Newest Member: DCS72

thoughtpoet58

Unexpected Confrontation

A confession update! The last 10 hours have been rather mad and unexpected.

She came in late last night after going out drinking with friends (confirmed).

I unexpectedly felt it was the right setting to confront her on what was going on in the background.

I did it so very gently, no raised voice, no throwing evidence at her. I initially asked about it being the end for us, and if so wanting to move it on quickly and swiftly.

I explained how our friendship was so precious to us and I don’t feel we have that, we don’t have the trust and integrity and if anything we need it for the kids.

I said I know what is going on from what I saw on her phone. She resisted a number of times though I reinforced with further pieces of evidence.

I continued being calm and asking how it would feel if the roles were reversed. Saying that she had more than a friendship with him.

I said how I have no one else in the picture, though indirectly said that wasn’t the case for her.

If she wants a separation to know what she wants then it’s need to be a level playing field.

I again said about needing honesty and being open.

I feel if she carries on with anything now that it is on the table, then we are done.

6 comments posted: Saturday, August 31st, 2024

Affair, Distraction, Midlife Crisis?

Hello,

I am a new member here that was advised to post my story.

A lot has gone in the last 6 weeks so I will try and capture as best as I can. We have been together just over 10 years and have two young kids, we are NOT married, and currently still living in the same house.

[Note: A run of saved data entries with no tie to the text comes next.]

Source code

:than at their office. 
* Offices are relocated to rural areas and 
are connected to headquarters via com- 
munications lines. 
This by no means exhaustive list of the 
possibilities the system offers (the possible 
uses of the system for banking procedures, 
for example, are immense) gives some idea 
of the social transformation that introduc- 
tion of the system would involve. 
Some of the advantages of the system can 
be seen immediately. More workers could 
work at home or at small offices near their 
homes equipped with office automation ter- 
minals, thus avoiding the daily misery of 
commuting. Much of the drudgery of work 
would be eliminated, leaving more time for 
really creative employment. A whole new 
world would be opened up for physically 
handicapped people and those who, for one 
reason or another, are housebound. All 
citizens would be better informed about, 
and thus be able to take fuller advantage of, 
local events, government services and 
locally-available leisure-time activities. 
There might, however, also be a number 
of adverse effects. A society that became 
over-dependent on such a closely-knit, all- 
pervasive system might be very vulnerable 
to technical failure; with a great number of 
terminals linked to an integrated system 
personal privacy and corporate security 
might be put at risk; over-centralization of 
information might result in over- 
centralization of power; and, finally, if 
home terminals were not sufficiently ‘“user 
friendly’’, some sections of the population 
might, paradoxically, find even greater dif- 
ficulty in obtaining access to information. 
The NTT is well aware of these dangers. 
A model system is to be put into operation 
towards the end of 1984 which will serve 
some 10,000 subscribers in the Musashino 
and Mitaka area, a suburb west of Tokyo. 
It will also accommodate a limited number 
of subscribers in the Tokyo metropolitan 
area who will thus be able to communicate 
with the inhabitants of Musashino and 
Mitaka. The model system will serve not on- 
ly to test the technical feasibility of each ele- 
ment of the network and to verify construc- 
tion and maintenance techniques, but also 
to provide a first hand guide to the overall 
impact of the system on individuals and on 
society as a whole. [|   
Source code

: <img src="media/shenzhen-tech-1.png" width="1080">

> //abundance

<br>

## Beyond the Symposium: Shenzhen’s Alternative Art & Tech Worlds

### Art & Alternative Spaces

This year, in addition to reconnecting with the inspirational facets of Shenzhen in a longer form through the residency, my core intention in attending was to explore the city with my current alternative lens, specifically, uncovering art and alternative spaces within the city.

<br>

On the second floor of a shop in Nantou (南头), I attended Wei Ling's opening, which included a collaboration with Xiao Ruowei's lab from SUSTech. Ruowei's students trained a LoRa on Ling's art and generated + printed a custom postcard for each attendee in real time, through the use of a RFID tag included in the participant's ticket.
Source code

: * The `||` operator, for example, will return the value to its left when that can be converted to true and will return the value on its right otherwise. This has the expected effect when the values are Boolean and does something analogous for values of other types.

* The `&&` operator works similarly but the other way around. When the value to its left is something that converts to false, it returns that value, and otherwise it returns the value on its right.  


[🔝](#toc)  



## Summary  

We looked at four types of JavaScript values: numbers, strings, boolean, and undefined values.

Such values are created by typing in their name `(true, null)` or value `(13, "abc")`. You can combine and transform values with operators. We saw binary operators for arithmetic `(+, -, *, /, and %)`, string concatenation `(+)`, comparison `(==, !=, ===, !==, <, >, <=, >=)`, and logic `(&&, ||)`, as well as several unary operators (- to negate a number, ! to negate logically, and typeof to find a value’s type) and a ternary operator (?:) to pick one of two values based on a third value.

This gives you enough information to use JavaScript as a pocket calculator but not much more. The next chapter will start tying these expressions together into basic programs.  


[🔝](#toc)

6 weeks ago while drinking one evening she said her passion for us had disappeared which was a shock to me.

The following 2 weeks my mind and body was in fight or flight mode, quite horrible. We continued to regularly talk, saying how sorry she was with the situation, and she didn't know her feelings with how they had changed, including the line "she loves me though not in love with me".

I am more than happy to help her work through to the next phase of her life in any way I can, however my gut was screaming that there was more to this.

From losing her phone all the time around the house, to now it never leaving her side and being much more secretive caused alarm bells to ring, tied together with lots of texting that was quite secretive.

Some texts I was able to oversee were quite a few racy messages, suggesting she has been contact with someone. While I am so tempted to confront, I am trying to allow myself time to process and do the right thing for myself and our kids, and know the knock on effect, particularly as are going to be living together for the foreseeable future due to finances.

With her changing overnight with very little reasoning I started doing lots of reading, audiobooks listening, and Googling research and so many of the signs point to a mid-life crisis with how she changed since the bomb drop - emotionally and physically distanced, lying, change in clothing, "you deserve better", very emotional and teary with highs and lows, and just seeming like there's multiple personalities in there. There's a high chance of hormones (perimenopause) adding to the mix.

I've dug deep since this happened though now feel much more calmer and grounded. I've found myself a good therapist to deal with the initial trauma and started journaling.

While I have found a therapist, suggesting she finds a therapist for herself or as a couple was met with resistance.

I have been following much of the MLC advice on focusing on what I can control and working on myself, which I will carry on doing so.

If she is going through a MLC and I stand and wait for her, wondering if/when she comes out of the tunnel she'll have a reality check that we can then work through, though I know the timeframe on that is unknown, if at all. There is then the challenge of trust, and shattering what we had...she used to have such high integrity and honesty.

This feels like some crazy horror film that I play the main character.

Thanks for reading, and any thoughts you may share.